┌─ Document passage
Echidna Venom Gland Transcriptome Provides Insights into the Evolution of Monotreme Venom

  • Emily S. W. Wong, 
  • Stewart Nicol, 
  • Wesley C. Warren, 
  • Katherine Belov
PLOS
x

Abstract

Monotremes (echidna and platypus) are egg-laying mammals. One of their most unique characteristic is that males have venom/crural glands that are seasonally active. Male platypuses produce venom during the breeding season, delivered via spurs, to aid in competition against other males. Echidnas are not able to erect their spurs, but a milky secretion is produced by the gland during the breeding season. The function and molecular composition of echidna venom is as yet unknown. Hence, we compared the deeply sequenced transcriptome of an in-season echidna crural gland to that of a platypus and searched for putative venom genes to provide clues into the function of echidna venom and the evolutionary history of monotreme venom. We found that the echidna venom gland transcriptome was markedly different from the platypus with no correlation between the top 50 most highly expressed genes. Four peptides found in the venom of the platypus were detected in the echidna transcriptome. However, these genes were not highly expressed in echidna, suggesting that they are the remnants of the evolutionary history of the ancestral venom gland. Gene ontology terms associated with the top 100 most highly expressed genes in echidna, showed functional terms associated with steroidal and fatty acid production, suggesting that echidna “venom” may play a role in scent communication during the breeding season. The loss of the ability to erect the spur and other unknown evolutionary forces acting in the echidna lineage resulted in the gradual decay of venom components and the evolution of a new role for the crural gland.
└─
┌─ Dataset entries
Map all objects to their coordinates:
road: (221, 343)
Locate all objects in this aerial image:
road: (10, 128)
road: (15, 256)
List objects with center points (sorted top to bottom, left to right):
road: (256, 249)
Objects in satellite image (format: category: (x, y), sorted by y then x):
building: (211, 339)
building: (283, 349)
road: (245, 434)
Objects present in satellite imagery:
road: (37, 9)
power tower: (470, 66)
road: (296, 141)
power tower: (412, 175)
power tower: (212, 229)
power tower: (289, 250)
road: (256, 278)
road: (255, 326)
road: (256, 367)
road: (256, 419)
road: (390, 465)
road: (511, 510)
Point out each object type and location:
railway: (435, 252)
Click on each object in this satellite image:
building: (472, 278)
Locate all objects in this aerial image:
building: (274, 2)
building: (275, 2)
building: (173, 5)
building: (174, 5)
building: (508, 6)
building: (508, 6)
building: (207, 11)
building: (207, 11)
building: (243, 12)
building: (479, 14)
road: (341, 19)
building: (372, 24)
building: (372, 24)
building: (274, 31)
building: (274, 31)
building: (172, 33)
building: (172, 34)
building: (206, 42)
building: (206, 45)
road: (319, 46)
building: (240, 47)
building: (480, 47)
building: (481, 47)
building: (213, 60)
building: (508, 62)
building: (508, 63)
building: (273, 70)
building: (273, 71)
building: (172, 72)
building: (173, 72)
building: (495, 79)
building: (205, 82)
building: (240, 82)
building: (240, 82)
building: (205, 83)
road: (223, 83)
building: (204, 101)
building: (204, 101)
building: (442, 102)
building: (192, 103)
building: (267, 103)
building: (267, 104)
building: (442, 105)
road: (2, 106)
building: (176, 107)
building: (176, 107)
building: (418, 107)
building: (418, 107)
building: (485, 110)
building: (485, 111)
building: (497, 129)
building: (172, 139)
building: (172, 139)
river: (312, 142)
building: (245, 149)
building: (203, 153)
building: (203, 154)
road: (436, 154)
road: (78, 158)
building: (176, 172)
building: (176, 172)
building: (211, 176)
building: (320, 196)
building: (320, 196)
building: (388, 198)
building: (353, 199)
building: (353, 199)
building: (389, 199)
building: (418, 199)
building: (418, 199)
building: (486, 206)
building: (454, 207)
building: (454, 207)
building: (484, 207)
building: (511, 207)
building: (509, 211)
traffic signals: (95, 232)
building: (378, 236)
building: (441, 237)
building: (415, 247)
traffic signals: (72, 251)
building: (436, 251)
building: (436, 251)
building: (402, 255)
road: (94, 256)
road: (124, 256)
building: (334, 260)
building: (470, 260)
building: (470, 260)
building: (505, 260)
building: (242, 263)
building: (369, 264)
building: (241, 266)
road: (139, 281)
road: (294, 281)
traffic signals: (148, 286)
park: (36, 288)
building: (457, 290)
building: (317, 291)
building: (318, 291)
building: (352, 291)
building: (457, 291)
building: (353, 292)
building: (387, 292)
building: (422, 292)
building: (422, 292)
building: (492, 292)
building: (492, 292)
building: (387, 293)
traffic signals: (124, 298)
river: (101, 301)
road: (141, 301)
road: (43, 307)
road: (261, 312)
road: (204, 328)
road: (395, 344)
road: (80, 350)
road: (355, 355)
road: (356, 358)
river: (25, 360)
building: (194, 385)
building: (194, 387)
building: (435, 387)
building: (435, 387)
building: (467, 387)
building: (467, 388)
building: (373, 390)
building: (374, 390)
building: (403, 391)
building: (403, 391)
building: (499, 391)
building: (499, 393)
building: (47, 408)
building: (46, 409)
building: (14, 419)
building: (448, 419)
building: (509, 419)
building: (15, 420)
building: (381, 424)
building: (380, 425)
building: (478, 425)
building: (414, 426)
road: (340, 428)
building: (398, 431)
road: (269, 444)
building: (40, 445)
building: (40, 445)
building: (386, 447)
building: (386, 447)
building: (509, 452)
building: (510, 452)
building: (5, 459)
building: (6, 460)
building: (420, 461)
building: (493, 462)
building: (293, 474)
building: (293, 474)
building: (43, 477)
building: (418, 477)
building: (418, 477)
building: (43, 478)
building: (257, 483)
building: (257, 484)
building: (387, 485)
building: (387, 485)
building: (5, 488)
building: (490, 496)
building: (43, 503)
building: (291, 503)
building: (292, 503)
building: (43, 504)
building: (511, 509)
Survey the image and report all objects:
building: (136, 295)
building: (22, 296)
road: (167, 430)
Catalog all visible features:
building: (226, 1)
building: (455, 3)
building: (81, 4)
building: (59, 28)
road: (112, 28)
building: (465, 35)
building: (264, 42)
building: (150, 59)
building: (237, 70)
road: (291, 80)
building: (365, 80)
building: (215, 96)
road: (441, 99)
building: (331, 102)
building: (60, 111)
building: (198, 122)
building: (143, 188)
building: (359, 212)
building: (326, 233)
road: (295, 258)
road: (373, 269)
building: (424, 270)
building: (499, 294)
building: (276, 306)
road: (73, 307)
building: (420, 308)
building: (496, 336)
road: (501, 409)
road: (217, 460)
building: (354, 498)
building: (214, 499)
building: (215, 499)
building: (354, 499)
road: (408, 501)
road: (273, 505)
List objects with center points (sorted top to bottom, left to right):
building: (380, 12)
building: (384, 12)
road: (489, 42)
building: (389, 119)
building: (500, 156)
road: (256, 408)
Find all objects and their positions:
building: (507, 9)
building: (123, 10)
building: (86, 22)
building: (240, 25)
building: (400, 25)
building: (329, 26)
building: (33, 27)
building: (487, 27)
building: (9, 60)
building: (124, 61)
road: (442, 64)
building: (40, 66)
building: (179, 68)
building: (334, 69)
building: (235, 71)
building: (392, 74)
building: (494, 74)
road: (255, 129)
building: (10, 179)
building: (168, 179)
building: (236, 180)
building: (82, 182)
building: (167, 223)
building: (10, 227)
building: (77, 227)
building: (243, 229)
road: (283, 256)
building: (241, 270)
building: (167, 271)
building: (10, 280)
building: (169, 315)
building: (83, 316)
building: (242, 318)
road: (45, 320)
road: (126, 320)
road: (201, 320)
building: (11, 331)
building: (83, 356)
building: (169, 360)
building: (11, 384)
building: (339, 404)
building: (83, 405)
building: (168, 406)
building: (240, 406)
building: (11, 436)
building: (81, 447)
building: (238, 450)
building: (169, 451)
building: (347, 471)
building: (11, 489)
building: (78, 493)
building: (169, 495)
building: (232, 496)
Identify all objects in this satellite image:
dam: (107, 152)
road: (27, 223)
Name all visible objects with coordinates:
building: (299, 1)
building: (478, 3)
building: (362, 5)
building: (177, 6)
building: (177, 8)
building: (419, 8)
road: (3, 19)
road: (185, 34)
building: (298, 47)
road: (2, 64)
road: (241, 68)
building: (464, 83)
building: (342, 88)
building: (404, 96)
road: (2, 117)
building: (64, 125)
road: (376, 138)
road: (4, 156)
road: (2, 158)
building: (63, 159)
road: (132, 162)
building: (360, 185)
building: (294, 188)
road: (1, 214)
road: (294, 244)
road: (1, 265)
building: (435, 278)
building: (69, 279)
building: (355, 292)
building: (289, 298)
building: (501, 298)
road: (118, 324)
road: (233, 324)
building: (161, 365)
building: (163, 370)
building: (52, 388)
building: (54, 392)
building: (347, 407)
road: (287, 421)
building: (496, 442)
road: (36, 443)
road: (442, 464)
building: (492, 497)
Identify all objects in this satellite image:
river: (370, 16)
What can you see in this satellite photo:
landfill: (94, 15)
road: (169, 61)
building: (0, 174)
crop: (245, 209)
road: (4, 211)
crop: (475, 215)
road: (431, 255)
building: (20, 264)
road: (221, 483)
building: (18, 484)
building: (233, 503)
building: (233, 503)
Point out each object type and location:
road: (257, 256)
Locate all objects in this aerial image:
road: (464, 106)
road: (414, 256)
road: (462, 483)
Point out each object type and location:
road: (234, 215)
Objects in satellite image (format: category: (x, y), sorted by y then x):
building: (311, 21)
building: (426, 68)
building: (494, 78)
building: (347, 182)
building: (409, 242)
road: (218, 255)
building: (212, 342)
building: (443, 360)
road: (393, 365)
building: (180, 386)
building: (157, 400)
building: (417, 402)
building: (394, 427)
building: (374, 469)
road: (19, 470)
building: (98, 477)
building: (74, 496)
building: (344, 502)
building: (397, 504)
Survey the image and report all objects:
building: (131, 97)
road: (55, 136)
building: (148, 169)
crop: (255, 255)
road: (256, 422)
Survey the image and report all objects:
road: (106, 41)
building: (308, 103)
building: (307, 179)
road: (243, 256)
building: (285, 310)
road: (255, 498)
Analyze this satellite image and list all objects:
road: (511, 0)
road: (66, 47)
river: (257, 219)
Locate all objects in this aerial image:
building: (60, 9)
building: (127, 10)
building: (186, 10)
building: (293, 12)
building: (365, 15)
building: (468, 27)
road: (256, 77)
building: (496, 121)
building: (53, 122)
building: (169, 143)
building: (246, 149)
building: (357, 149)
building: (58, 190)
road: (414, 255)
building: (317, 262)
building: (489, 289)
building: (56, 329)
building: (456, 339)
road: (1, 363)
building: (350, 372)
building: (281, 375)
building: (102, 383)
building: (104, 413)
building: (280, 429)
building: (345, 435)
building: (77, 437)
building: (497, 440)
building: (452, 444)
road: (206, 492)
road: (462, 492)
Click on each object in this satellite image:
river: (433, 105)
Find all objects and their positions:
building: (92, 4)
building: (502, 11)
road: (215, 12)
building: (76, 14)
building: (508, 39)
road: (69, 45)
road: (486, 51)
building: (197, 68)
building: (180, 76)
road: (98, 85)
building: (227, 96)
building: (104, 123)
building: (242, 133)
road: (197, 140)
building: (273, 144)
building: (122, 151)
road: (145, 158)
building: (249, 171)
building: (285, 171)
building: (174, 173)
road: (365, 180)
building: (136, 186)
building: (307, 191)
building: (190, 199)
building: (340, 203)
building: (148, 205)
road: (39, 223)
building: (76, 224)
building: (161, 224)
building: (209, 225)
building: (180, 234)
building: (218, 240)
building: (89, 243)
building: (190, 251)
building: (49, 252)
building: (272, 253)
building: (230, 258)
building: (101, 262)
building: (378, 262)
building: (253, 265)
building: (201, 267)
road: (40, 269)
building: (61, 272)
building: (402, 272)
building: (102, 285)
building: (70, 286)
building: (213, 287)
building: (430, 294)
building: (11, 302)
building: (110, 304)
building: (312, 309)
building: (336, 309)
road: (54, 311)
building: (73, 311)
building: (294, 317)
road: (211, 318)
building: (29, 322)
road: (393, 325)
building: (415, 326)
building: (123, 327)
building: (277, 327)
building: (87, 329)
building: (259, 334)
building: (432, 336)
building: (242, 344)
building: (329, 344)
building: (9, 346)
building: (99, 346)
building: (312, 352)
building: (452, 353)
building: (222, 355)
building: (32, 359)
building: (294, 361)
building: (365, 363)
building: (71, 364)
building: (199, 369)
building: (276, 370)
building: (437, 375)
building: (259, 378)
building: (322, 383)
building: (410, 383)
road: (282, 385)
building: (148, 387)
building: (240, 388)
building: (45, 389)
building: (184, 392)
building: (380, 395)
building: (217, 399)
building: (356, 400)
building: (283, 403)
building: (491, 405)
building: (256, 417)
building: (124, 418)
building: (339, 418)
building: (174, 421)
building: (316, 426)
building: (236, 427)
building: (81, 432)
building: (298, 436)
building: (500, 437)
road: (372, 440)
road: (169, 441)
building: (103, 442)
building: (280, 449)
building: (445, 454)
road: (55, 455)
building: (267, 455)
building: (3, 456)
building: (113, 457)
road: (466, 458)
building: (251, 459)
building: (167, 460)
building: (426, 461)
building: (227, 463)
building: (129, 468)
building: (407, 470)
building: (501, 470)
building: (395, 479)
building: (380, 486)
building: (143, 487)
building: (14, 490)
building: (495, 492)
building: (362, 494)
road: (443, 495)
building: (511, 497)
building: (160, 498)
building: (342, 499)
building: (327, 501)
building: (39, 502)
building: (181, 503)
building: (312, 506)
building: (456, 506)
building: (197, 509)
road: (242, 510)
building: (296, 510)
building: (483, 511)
└─
Condense the paragraph of the echidna venom abstract that begins "Monotremes (echidna and platypus)" into a bulleted list that keeps its main facts. Work only from the echidna venom abstract.

**Exercise output**
- Monotremes (echidna and platypus) are egg-laying mammals; males have seasonally active venom/crural glands.
- Male platypuses produce venom in the breeding season, delivered through spurs, to compete with other males.
- Echidnas cannot erect their spurs, but their gland makes a milky secretion in the breeding season; its function and molecular makeup are unknown.
- The study compared the deeply sequenced transcriptome of an in-season echidna crural gland with a platypus one and searched for putative venom genes.
- The two transcriptomes differed markedly, with no correlation among the top 50 most highly expressed genes.
- Four platypus venom peptides were found in echidna, but at low expression, suggesting they are remnants of the ancestral venom gland.
- Gene ontology terms for the top 100 echidna genes pointed to steroid and fatty acid production, suggesting a role in scent communication during the breeding season.
- Losing the ability to erect the spur, along with other unknown evolutionary forces, led to the gradual decay of venom components and a new role for the crural gland.